Goldman Sachs has issued a research report adjusting its outlook for WH GROUP (00288). The firm has reduced its net profit forecasts for the years 2026 to 2028 by 1% to 2%, citing expectations of a softer performance in the second quarter. Consequently, the price target has been lowered from HK$11.8 to HK$11.1, while a "Neutral" rating is maintained.

The report projects that the company's operating profit for the second quarter of this year will show a high single-digit percentage decline year-on-year. This is expected to pull the overall first-half performance to roughly flat compared to the same period last year.
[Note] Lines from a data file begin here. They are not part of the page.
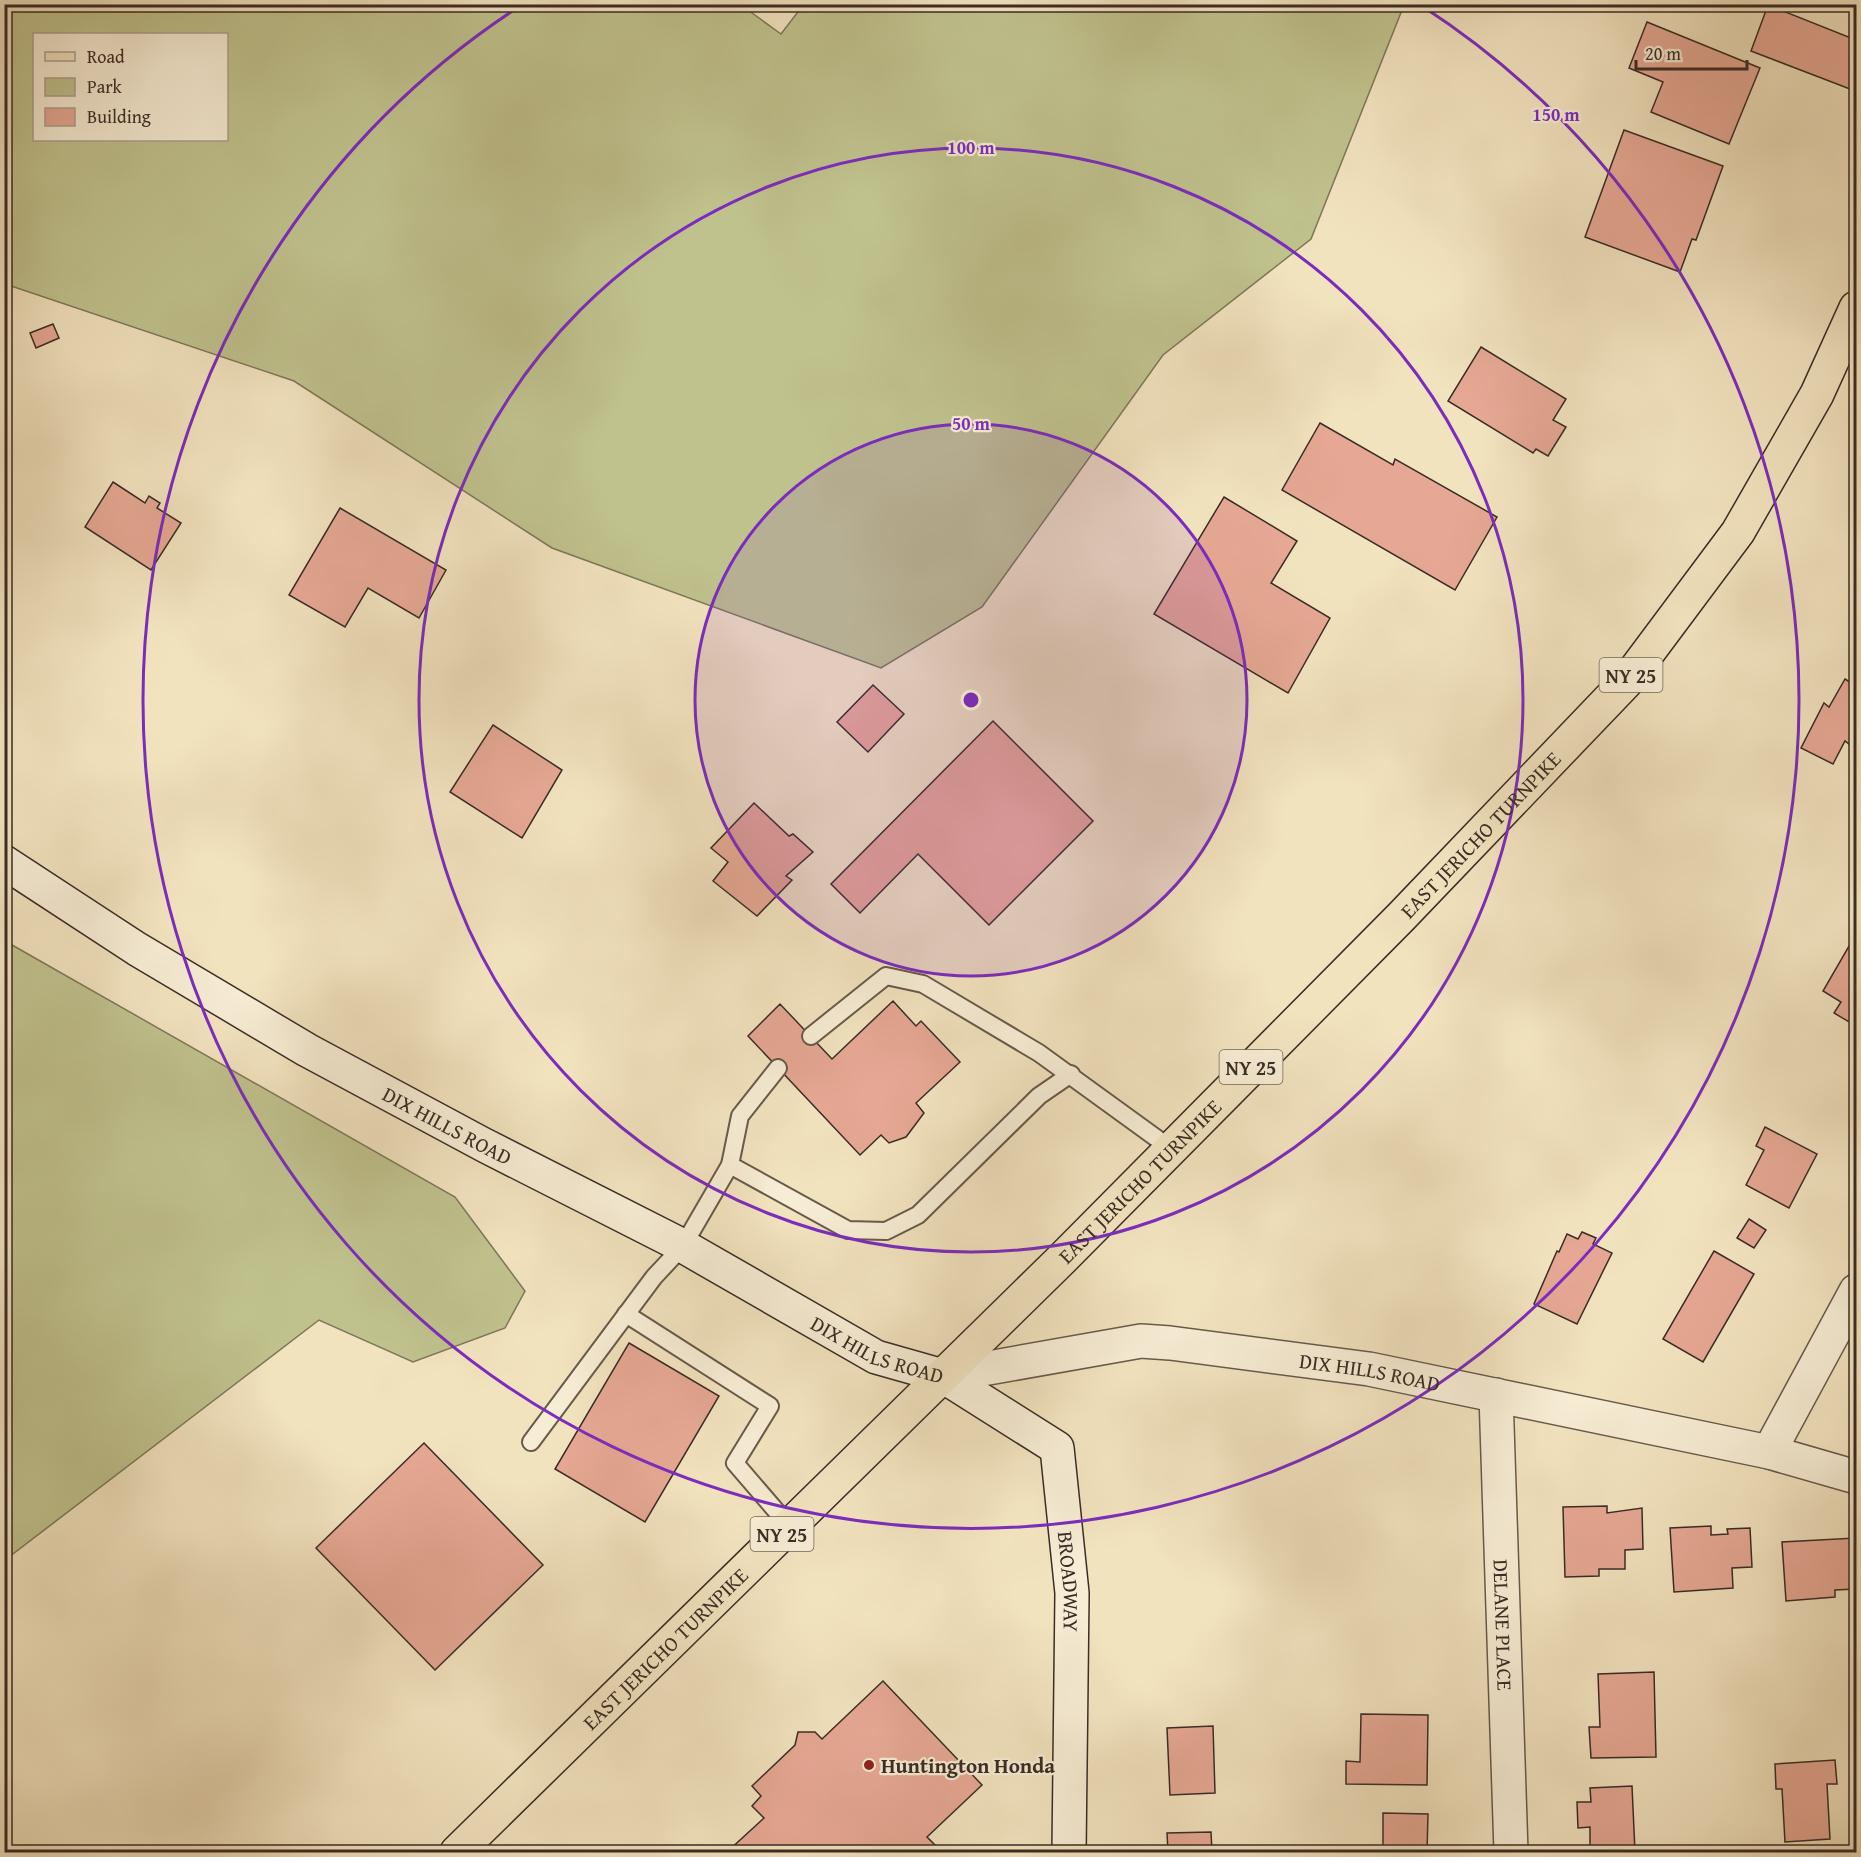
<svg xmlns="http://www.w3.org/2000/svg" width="1861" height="1857" viewBox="0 0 1861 1857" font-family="'Gentium Book Plus',serif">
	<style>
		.green { fill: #c0c28e; stroke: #7d775a; stroke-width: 1.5; fill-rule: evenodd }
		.building { fill: #e6a894; stroke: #3a2c26; stroke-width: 1.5 }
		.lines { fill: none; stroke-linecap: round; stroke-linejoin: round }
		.lane-casing { stroke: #685a4c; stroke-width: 20 }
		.street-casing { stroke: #685a4c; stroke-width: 36 }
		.secondary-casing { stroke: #3a2c26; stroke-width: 36 }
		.primary-casing { stroke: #3a2c26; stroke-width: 36 }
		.lane { stroke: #f7edd5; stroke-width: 16 }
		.street { stroke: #f7edd5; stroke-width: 33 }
		.secondary { stroke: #f7edd5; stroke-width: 33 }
		.primary { stroke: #f2e3bf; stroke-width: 33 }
		.ring { fill: none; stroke: #7b2cbf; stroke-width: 3 }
		.poi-dot { fill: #8f2418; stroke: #f7edd5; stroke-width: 2 }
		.labels { text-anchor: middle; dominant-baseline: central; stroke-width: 4.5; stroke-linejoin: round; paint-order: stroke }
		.shield { fill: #f7edd5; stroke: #73665a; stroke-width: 1.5 }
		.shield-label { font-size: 20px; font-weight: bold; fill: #3a2c26 }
		.street-label { font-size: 21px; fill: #3a2c26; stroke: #f7edd5 }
		.poi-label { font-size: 21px; font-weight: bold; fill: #3a2c26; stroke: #f7edd5; text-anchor: start }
		.centre { fill: #7b2cbf; stroke: #f7edd5; stroke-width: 3 }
		.ring-label { font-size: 18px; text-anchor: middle; font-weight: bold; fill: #7b2cbf; stroke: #f7edd5; stroke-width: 4.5; stroke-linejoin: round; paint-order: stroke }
	</style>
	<rect width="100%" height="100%" fill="#f2e3bf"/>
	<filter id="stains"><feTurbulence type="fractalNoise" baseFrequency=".00333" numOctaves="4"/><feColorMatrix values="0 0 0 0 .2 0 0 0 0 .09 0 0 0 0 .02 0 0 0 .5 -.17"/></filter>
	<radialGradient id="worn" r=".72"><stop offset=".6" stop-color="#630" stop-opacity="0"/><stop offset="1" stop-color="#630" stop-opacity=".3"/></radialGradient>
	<!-- green -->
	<g class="green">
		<path d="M741 5 781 34 804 4 1404 5 1311 239 1163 355 982 607 881 668 552 548 294 381 5 284V5ZM34 34H226V140H34Z"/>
		<polygon points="5,941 455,1197 525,1291 505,1328 413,1362 319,1320 5,1560"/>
	</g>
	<!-- building -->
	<g class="building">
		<polygon points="1768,5 1856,40 1856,72 1850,89 1751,51"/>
		<polygon points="1647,22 1760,68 1729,144 1651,112 1663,82 1629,68"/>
		<polygon points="1624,130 1723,166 1696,240 1692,239 1680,272 1585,237"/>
		<polygon points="53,324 59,338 36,348 30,333"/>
		<polygon points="1481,347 1566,399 1553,420 1566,427 1548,456 1536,449 1533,453 1448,401"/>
		<polygon points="1320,423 1393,465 1395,459 1497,517 1455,590 1282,490"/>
		<polygon points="113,482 145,503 149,496 160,503 157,508 181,523 151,570 85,527"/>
		<polygon points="1224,497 1297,541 1271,583 1330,618 1288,693 1154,614"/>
		<polygon points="340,508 446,570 419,618 368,588 345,627 289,595"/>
		<polygon points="1845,679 1856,686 1856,730 1849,744 1845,741 1833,764 1801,748 1824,703 1829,707"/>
		<polygon points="873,685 904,714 868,752 837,722"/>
		<polygon points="993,721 1093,821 989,925 918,854 860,913 831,884"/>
		<polygon points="493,725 562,770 522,838 450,792"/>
		<polygon points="754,803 789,836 793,834 813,852 786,876 792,880 757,916 713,881 728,862 711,848"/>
		<polygon points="1849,946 1856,951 1856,1026 1834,1013 1841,1002 1823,991"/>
		<polygon points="893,1001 916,1026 921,1021 960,1062 916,1103 924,1113 906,1137 889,1143 881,1135 860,1155 748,1036 780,1004 832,1059"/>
		<polygon points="1765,1127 1817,1154 1789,1208 1746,1185 1764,1150 1756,1146"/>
		<polygon points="1749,1219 1766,1230 1754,1248 1737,1238"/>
		<polygon points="1582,1232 1596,1238 1593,1244 1612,1253 1577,1324 1534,1304 1557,1251 1559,1252 1567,1234 1578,1239"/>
		<polygon points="1714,1251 1754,1274 1703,1362 1663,1339"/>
		<polygon points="629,1343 719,1396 645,1522 555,1469"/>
		<polygon points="424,1443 543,1565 435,1670 316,1548"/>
		<polygon points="1607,1506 1607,1513 1642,1508 1643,1549 1625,1550 1625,1569 1599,1569 1599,1576 1565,1577 1563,1507"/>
		<polygon points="1711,1526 1711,1535 1728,1534 1727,1529 1750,1528 1752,1567 1732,1568 1733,1588 1674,1592 1670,1528"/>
		<polygon points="1856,1538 1856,1589 1835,1590 1835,1597 1786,1601 1782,1542"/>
		<polygon points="1654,1672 1656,1757 1591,1758 1589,1727 1600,1727 1598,1674"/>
		<polygon points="883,1681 982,1785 927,1837 942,1852 727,1852 764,1818 752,1806 761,1796 752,1786 795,1745 798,1732 815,1732 822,1739"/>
		<polygon points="1361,1714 1428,1715 1427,1785 1346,1784 1346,1761 1360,1762"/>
		<polygon points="1213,1726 1215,1793 1170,1795 1167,1728"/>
		<polygon points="1835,1760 1837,1784 1827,1784 1830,1839 1785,1842 1782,1789 1776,1789 1775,1764"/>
		<polygon points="1632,1786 1635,1852 1590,1852 1590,1827 1578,1828 1577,1802 1591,1802 1590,1788"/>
		<polygon points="1383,1813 1428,1814 1427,1852 1383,1852"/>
		<polygon points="1211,1832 1212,1852 1168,1852 1167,1833"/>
	</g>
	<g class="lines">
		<!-- lane casing -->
		<g class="lane-casing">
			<g id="lane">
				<polyline points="811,1036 886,976 923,984 1039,1053 1170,1148"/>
				<polyline points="730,1165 740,1116 778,1068"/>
				<polyline points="626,1314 770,1406 735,1463 790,1527"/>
				<polyline points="531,1442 654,1277 683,1246 730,1165 848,1230 886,1231 918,1215 1039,1096 1071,1074"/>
			</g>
		</g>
		<!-- street casing -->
		<g class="street-casing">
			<g id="street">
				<path id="s1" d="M943 1376 1141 1341 1170 1343 1369 1369 1769 1452 1856 1477"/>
				<path id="s2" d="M1496 1395 1511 1852"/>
				<polyline points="1769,1452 1856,1291"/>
			</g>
		</g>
		<!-- secondary casing -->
		<g class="secondary-casing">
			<g id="secondary">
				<path id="s3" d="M4 862 137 949 307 1050 484 1145 683 1246 876 1357 943 1376 1057 1448 1072 1593 1069 1852"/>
			</g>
		</g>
		<!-- primary casing -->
		<g class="primary-casing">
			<g id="primary">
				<path id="s4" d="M457 1852 1063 1258 1401 917 1626 682 1738 532 1817 394 1856 308"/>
			</g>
		</g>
		<!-- lane -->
		<use href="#lane" class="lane"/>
		<!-- street -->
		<use href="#street" class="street"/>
		<!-- secondary -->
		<use href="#secondary" class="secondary"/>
		<!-- primary -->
		<use href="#primary" class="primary"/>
	</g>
	<!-- distance rings -->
	<circle cx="971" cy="700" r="276" fill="#7b2cbf" fill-opacity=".12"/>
	<g class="ring">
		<circle cx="971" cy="700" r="276"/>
		<circle cx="971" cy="700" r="552"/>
		<path d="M1422 6A828 828 0 1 1 520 6"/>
	</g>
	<!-- markers -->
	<circle class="poi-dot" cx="869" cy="1765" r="6"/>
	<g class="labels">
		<!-- shield labels -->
		<g class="shield">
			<rect x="1599.5" y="658" width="63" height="34" rx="4.5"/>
			<rect x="1219.5" y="1050" width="63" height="34" rx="4.5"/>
			<rect x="750.5" y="1517" width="63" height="34" rx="4.5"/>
		</g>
		<g class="shield-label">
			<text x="1631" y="675">NY 25</text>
			<text x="1251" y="1067">NY 25</text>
			<text x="782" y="1534">NY 25</text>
		</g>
		<!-- street labels -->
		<g class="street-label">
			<text stroke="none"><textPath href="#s4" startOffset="1443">EAST JERICHO TURNPIKE</textPath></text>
			<text stroke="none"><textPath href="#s3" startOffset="516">DIX HILLS ROAD</textPath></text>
			<text stroke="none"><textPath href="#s4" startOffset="957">EAST JERICHO TURNPIKE</textPath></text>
			<text stroke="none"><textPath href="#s3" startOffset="1002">DIX HILLS ROAD</textPath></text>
			<text stroke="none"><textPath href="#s1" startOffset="432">DIX HILLS ROAD</textPath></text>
			<text stroke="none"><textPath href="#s3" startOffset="1342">BROADWAY</textPath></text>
			<text stroke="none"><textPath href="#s2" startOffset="230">DELANE PLACE</textPath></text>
			<text stroke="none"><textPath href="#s4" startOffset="291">EAST JERICHO TURNPIKE</textPath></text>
		</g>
		<!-- poi labels -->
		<g class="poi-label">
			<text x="881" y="1765">Huntington Honda</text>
		</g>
	</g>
	<circle cx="971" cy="700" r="9" class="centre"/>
	<g class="ring-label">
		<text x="1556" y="121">150 m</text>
		<text x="971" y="154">100 m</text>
		<text x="971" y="430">50 m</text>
	</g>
	<!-- margin -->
	<rect width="1861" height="1857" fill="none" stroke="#f2e3bf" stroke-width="24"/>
	<rect x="6" y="6" width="1849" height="1845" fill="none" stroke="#3a2c26" stroke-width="3"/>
	<rect x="12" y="12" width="1837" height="1833" fill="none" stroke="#3a2c26" stroke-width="1.5"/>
	<!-- legend -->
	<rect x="33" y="33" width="195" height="108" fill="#f7edd5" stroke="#aba08f" stroke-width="1.5"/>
	<rect x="45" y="52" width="30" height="9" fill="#f2e3bf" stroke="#aba08f" stroke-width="1.5"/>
	<text x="87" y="63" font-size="18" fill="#3a2c26">Road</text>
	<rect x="45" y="78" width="30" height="18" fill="#c0c28e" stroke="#aba08f" stroke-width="1.5"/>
	<text x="87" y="93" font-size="18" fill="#3a2c26">Park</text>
	<rect x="45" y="108" width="30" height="18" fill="#e6a894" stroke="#aba08f" stroke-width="1.5"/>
	<text x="87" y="123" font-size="18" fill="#3a2c26">Building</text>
	<!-- scale -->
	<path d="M1636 60v9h111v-9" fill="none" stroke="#3a2c26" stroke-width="3"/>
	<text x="1645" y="60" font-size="18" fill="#3a2c26" stroke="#f7edd5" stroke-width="4.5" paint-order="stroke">20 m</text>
	<rect width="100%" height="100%" filter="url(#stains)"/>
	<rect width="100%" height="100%" fill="url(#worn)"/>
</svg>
Specifically, the operating profit from the China business is forecast to fall by 11% year-on-year in Q2. Hog production in China remains weak due to declining pig prices, although operational improvements are anticipated to narrow losses compared to the first quarter.

Regarding international operations, the US packaged meats business faces rising beef and freight costs. However, the commodity price environment for hog production there remains supportive. In Europe, the hog production business is expected to record a high double-digit percentage decline, impacted by a high base of comparison from last year. In contrast, the European packaged meats segment is projected to maintain strong double-digit growth.

Looking ahead to the second half of the year, Goldman Sachs views the mainland Chinese consumer environment as mixed. Nevertheless, the firm believes WH GROUP's China business has the flexibility to manage promotional activities for packaged meats, and the cost structure of its US operations could see improvement. For the European hog business, losses are expected to narrow starting from the third quarter, assuming pig prices stabilize.